With this we were well satisfied, especially as the view, like the altitude, was quite breath-taking. Peak upon mountain peak rose against the blue skyline, with distant storm clouds forming a backdrop. Below, far below, light and darker green fields extended to the coast, the sea just visible. Civilisation had been shaken off for a space….. So it was understandable that one astonished walker, coming upon the triumphant Range Rover on its precarious perch, should remark, but quite kindly, that he had come up Cader to avoid the traffic, only to find the Solihull product most unexpectedly in his path.
The ascent had taken less than three hours and used roughly the same gallonage of petrol. The Range Rover had acquired a few honourable scars but was mechanically unconcerned. Moreover, it had proved a most comfortable form of mountain transport. Pickup pretended to scorn our achievement and got his ancient Land Rover some twenty yards higher, by winching it up backwards. That accomplished, we started on the downward trek, in the course of which the ever-cheerful Pickup had his rear prop.-shaft come adrift, carrying with it the brake-pipes. Undaunted, he came on down, tied to Sperring’s Land Rover when in danger of running away into the valley below.

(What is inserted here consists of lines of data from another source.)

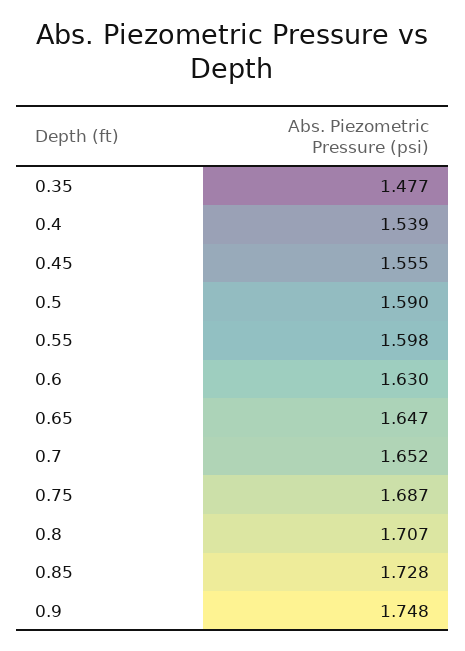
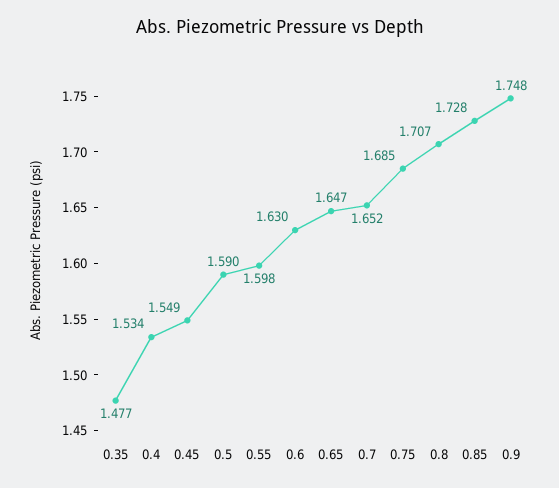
0.4: 1.539 -> 1.534
0.45: 1.555 -> 1.549
0.75: 1.687 -> 1.685

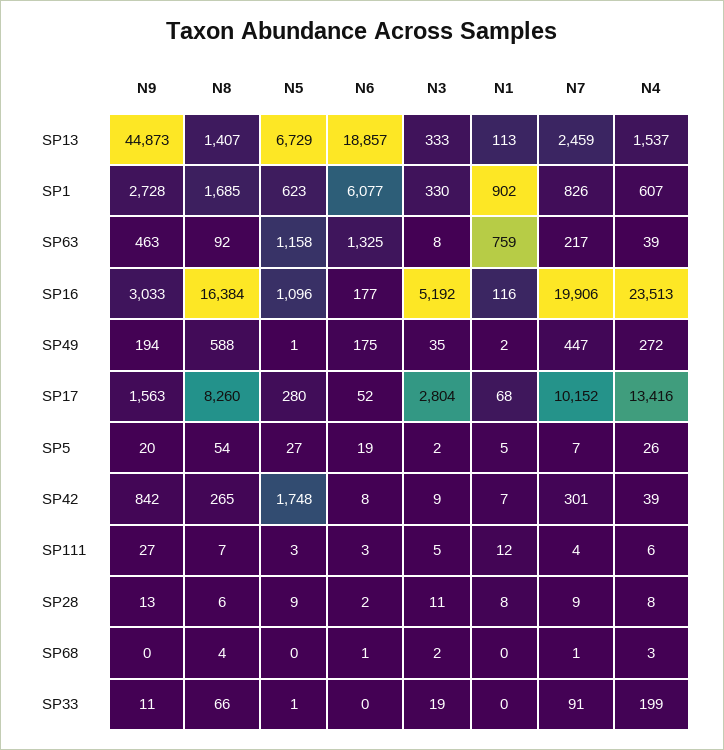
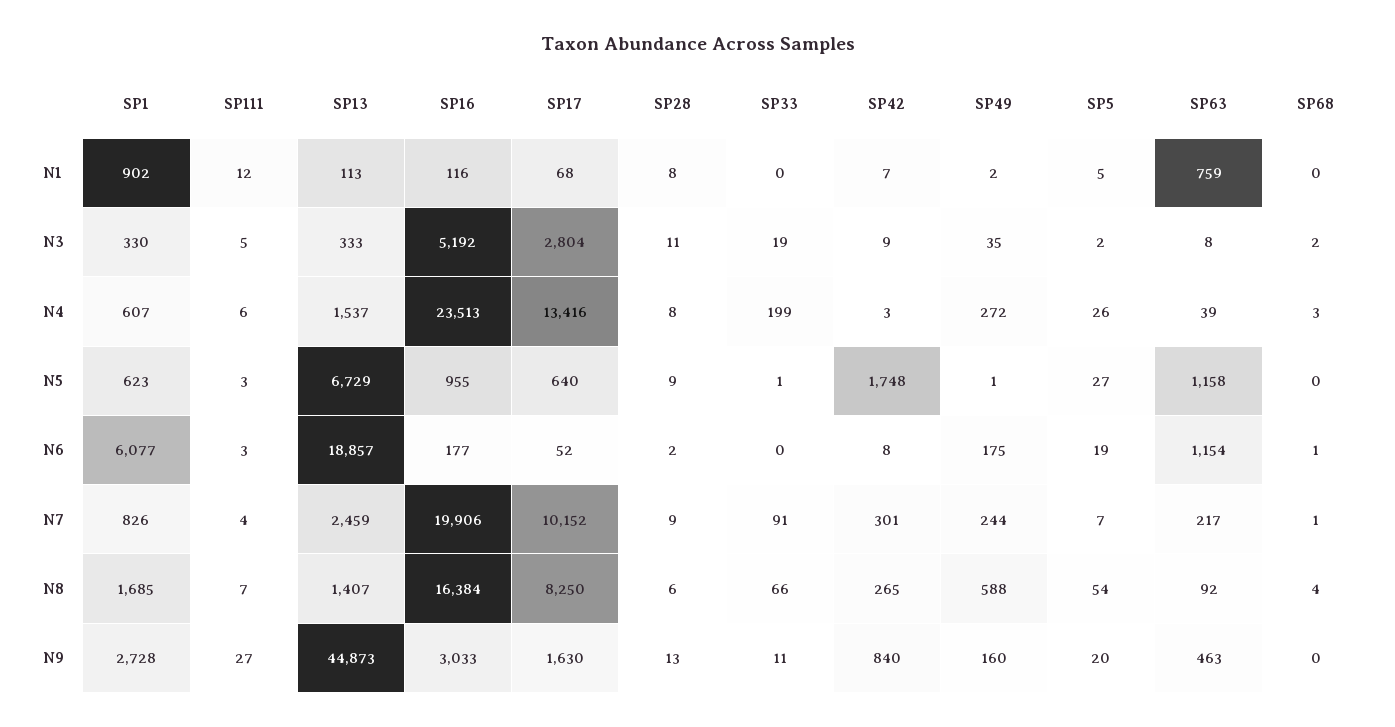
N6, SP63: 1325 -> 1154
N5, SP16: 1096 -> 955
N9, SP49: 194 -> 160
N7, SP49: 447 -> 244
N9, SP17: 1563 -> 1630
N8, SP17: 8260 -> 8250
N5, SP17: 280 -> 640
N9, SP42: 842 -> 840
N4, SP42: 39 -> 3

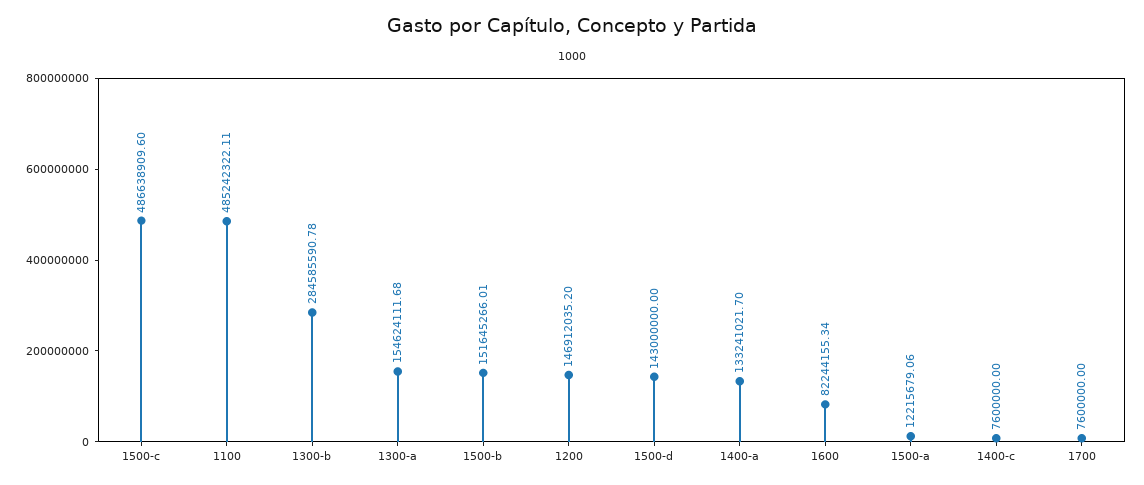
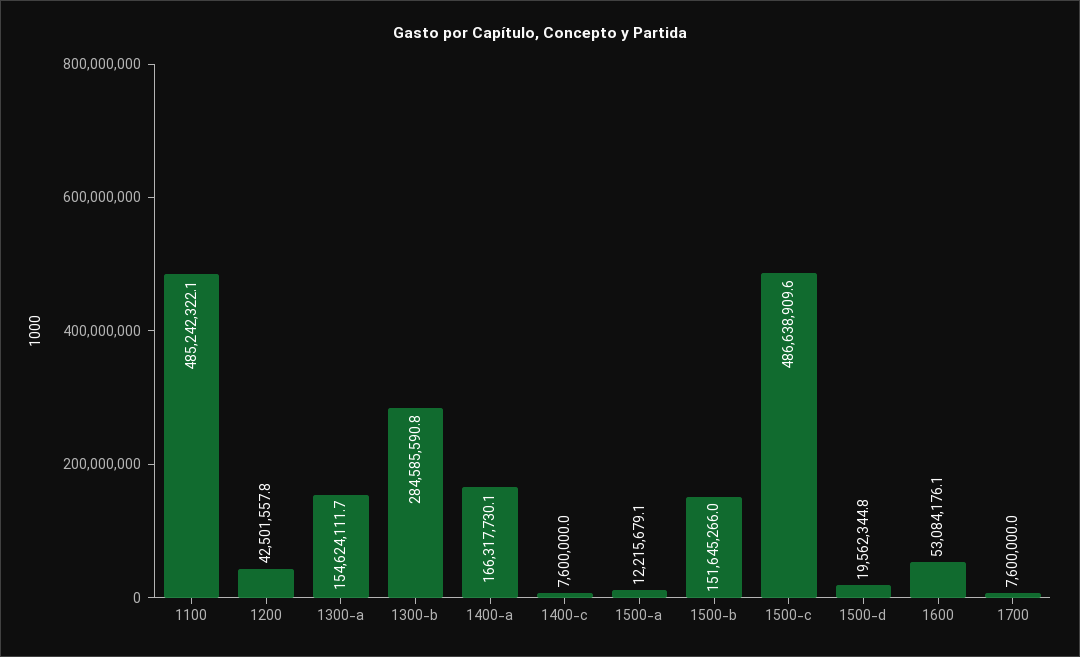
1200: 146912035.2 -> 42501557.8
1500-d: 143000000 -> 19562344.8
1400-a: 133241021.7 -> 166317730.1
1600: 82244155.34 -> 53084176.1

We were back at the first farm, where we were hospitably given tea, by early evening. Thus another day’s motoring was concluded, this one a credit to the Range Rover, which had shown itself to be not only a fast luxury car but a mountain-stormer of the highest order. The expedition had been well worth while (at least, I hope Rover’s thought so!) if only to obtain the colour pictures on page 1054. It also seemed a reasonable human accomplishment, although the two sheepdogs and a friendly hound who had stayed with us all the way were obviously not at all impressed….
In conclusion, it must be emphasised that permission has to be obtained before taking a motor vehicle up Cader Idris and that the going is unsuited to unplanned assaults. Apart from which, too-frequent visits by motorists would be unfair to those walkers who go there to escape us. Nevertheless, if that weekly journal, which said it would one day return to Cader, manages to get as far as we did, especially without winching, we will spare them a few hand-claps. To get any higher, if possible at all, would seem to be merely a stunt, involving much man-handling of some lightweight freak vehicle.—W.B.